SGER: Storytelling Alice and Game Design in Middle School

Principal Investigator: 
Project Overview
Background & Purpose: 

The purpose of the study was to collect pilot data to inform a larger study of how game design in pairs using Storytelling Alice (SA) can build IT fluency among middle school students. Our main research questions were: 1) Can Storytelling Alice (SA) be used by middle school students to design and program a game?; 2) In what ways does making a game with SA appear to promote fluency with information technology (IT)?; 3) Does SA motivate and engage middle school students from groups that are underrepresented in computer science (e.g., females and Latinos)?; 4) How can students be taught to use pair programming in conjunction with SA?; and 5) What kind of guidance or support do teachers need to provide students to create a game with SA?


During the summer of 2008, we conducted two courses for middle-school girls and boys. The two 2-week courses ran simultaneously for two hours each weekday; one was located at a community center in a town surrounded by a large agricultural area, and the other was located at a community center in a nearby small city.

Research Design: 

The research design for this project is comparative, and is designed to collect data that is descriptive using design research and observation. The project involves an intervention, which is computer game design in pairs. This project collects original data using assessments of learning/achievement tests, personal observation, survey data including online self-completion questionnaires, and face-to-face semi-structured/informal interviews, student games, and computer logging data.

Quantitative and qualitative data were collected in five main ways:

  • Student pre-post survey and skill assessment developed for this project, with some items adapted from a survey and assessment created by Caitlin Kelleher, creator of Storytelling Alice
  • Computer logging data to capture students’ actions while using SA; the logging program was provided by Dr. Kelleher
  • Game coding to assess “gameness” and aspects of IT fluency; we adapted our own rules of “gameness” from Juul’s six defining qualities for games
  • Recording of daily observations of student actions and interactions using structured observation templates
  • Face-to-face semi-structured interviews with the two course teachers about the success of our approach and goals
  • Face-to-face semi-structured interviews with a sample of 11 students about what they liked and disliked about the class.
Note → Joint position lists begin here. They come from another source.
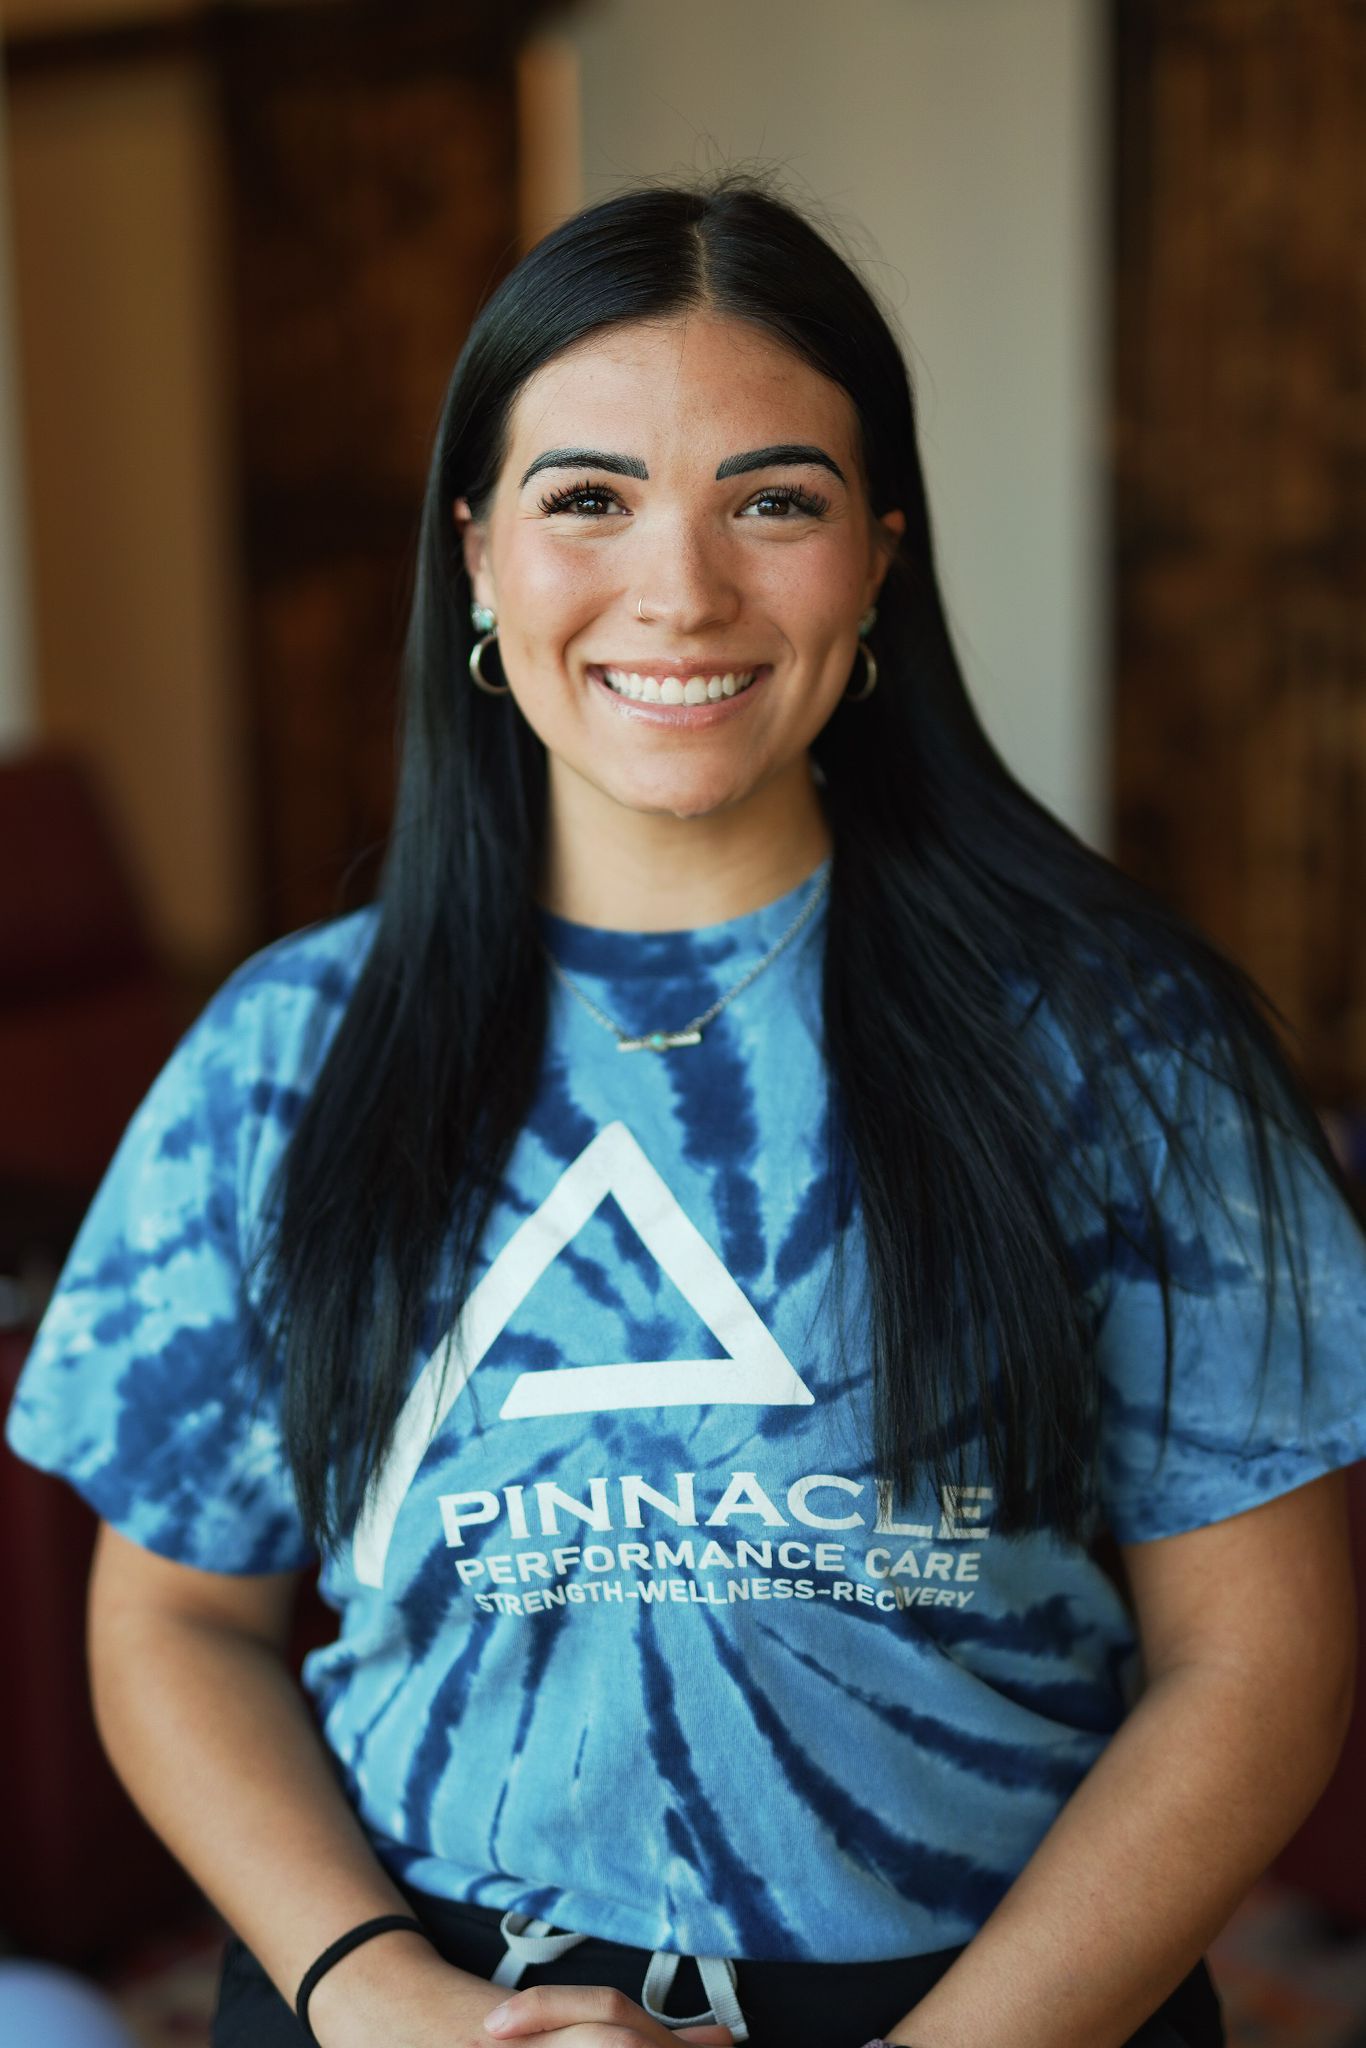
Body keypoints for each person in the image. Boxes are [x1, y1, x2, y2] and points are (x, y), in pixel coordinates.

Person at [7, 176, 1366, 2048]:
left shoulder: (1119, 1041)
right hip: (415, 1998)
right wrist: (372, 1997)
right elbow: (173, 1623)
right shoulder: (284, 1054)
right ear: (475, 557)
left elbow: (1256, 1658)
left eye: (772, 501)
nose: (681, 591)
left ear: (877, 556)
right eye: (587, 498)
Focusing on the five key research questions, quantitative data from the pre-post student survey were combined with qualitative data from interviews and observations to identify trends and themes relevant to each question. The survey was analyzed with SPSS by using paired t-tests to determine whether there was a significant difference from pre- to post-test among students who completed the class, and to compare those who dropped with those who remained in the class. The focus of the qualitative data analysis (e.g., interviews and observations) was to identify themes and sub-themes relevant to each of our five research questions. To assess the “gameness” of the 23 programs, each was coded using five defining qualities for games and two aspects of IT fluency. The two PIs coded each game separately, and disagreements were resolved by discussion. We also used computer logging data to understand the process through which programming a game can promote IT fluency. For each pair or solo, we identified two dates on which there were sufficient data to analyze: one at the beginning of the course, and one at the end. These data were parsed to reveal frequency of actions related to programming, scene layout, and housekeeping instructions.


Quantitative and qualitative data relevant to the key research questions indicate that: 1) SA motivates and engages middle school students; 2) the use of challenges (checklists guiding students through various aspects of game design) is an effective way to teach game design using SA; 3) training is needed for teachers to support students in learning game design using SA; and 4) pair programming is a useful approach to teaching students to design games using SA. In summary, the findings from this pilot study suggest that: 1) SA can be used by middle-school students with limited computer experience to build games; 2) this process can engage students in some critical aspects of IT fluency: algorithmic thinking, modeling, and abstraction; and 3) further research is needed to determine whether programming a computer game leads to gains computational thinking, and under what conditions pair programming produces greater gains.

Publications & Presentations: 

Papers have been accepted at four national conferences:

Denner, J., Martinez, J. & Werner, L. (2009, March). Teaching computer game design to middle school students. Game Developers’ Conference. San Francisco.

Werner, L., Denner, J., Bliesner, M. & Rex, P. (2009, April) Can middle-school students use Storytelling Alice to make games? Results of a pilot study. Fourth International Conference on the Foundation of Digital Games, Port Canaveral, FL.

Denner, J., Malyn-Smith, J. & Werner, L. (2009, April). Information and communications technology fluency: Defining and measuring standards in middle school. American Educational Research Association. San Diego, CA.

Denner, J., Werner, L., & Rex, P. (2009, June). Teaching computer game design using Storytelling Alice. National Educational Computing Conference. Washington, DC.

Other Products: 

We are finishing up a one-year curriculum for educators to teach students how to create games using Storytelling Alice.